Ten of the 12 beach-only players on the 2024 roster are from Texas, with six from Austin, including Katie Hashman and Macie Butler (who transferred from UCLA), Chloe Charles (who made the Final Four with Florida State in 2023) and sisters Ava and Carys Patton, the daughters of former Longhorns defensive great James Patton, BBA ’02, MBA ’07, Life Member.
Ava was a soccer player and Carys an indoor volleyball player when they caught the beach bug (one of Carys’s teammates had a backyard court) and switched their focus to the world of junior clubs and tournaments. But being good enough to play collegiately meant they couldn’t go to the University they grew up dreaming of attending.
“We’d come to the football games,” Ava Patton says. “And we were like, This is so depressing. We can’t go here!”
Wanting to at least stay close to home in Texas, she enrolled at TCU, where, as a redshirt freshman, she sometimes had to remember not to wear burnt orange.
The Horned Frogs were the No. 1 team in the country last year before losing to eventual champion USC in the Final Four. But once UT announced they’d hired Metzger and begun recruiting, “I was like, I have to be there. I called my coaches and [said] ‘Hi, sorry. I want to leave.’ And then I went in the transfer portal.” (Carys Patton, who is a year younger, had also been originally committed to TCU .)
Even this 2024 season, which ended on April 13, was basically transitional. (As this issue of the Alcalde went to press in early April, the team, with seven full-time players, five redshirts, and a sprinkling from the indoor roster, was 5-5 with six games remaining.) By the time Metzger’s first full recruiting class (and, inevitably, more transfers) arrives for 2025, he’ll have a full roster, a fully integrated system and a culture.

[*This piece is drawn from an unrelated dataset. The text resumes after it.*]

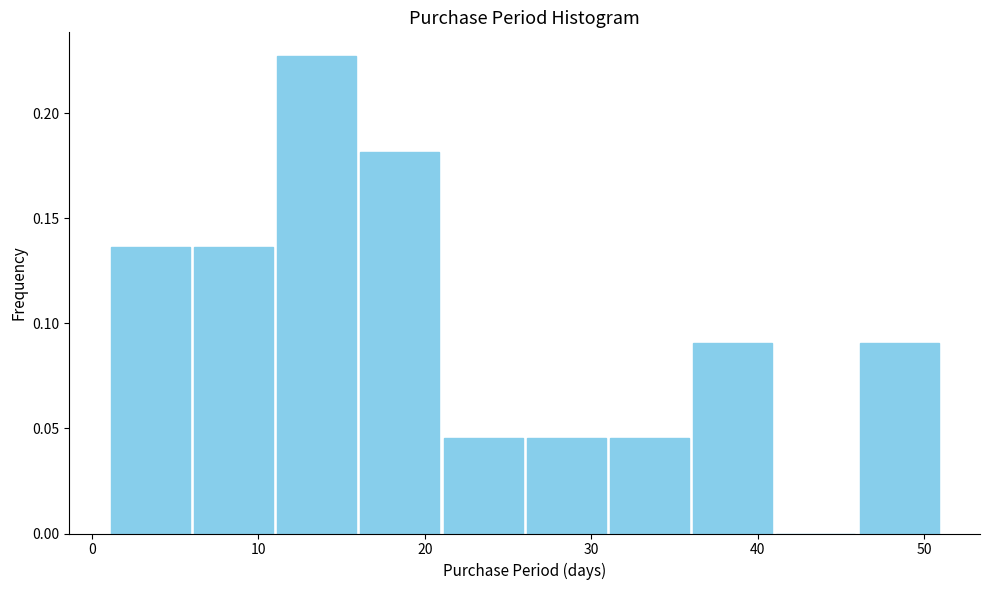

What is the height of the bar covering 11 to 16 on the x-axis? The values are not printed on the chart, so give them approximately, as read against the axis.

0.225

The intention—as with all programs at Texas—is to have the best of everything, from facilities to social media to staff. One of Metzger’s assistants, Angie Akers, coached the U.S. to an Olympic Gold medal at Tokyo in 2021, while the other, David Buchanan, founded the Plano-based national juniors power Madsand.
And on top of that, the plan is to consistently compete for championships, and sooner—i.e., next season—than later. Ava Patton, for one, feels they have the coaching, drive, and mental toughness to do it.
“A lot of people probably doubted all of us when we came here,” she says. “Like, ‘What are they thinking? It’s brand new. Why would they leave a really good school to do this? They’re not going to be good fast.’ But I really think we are.”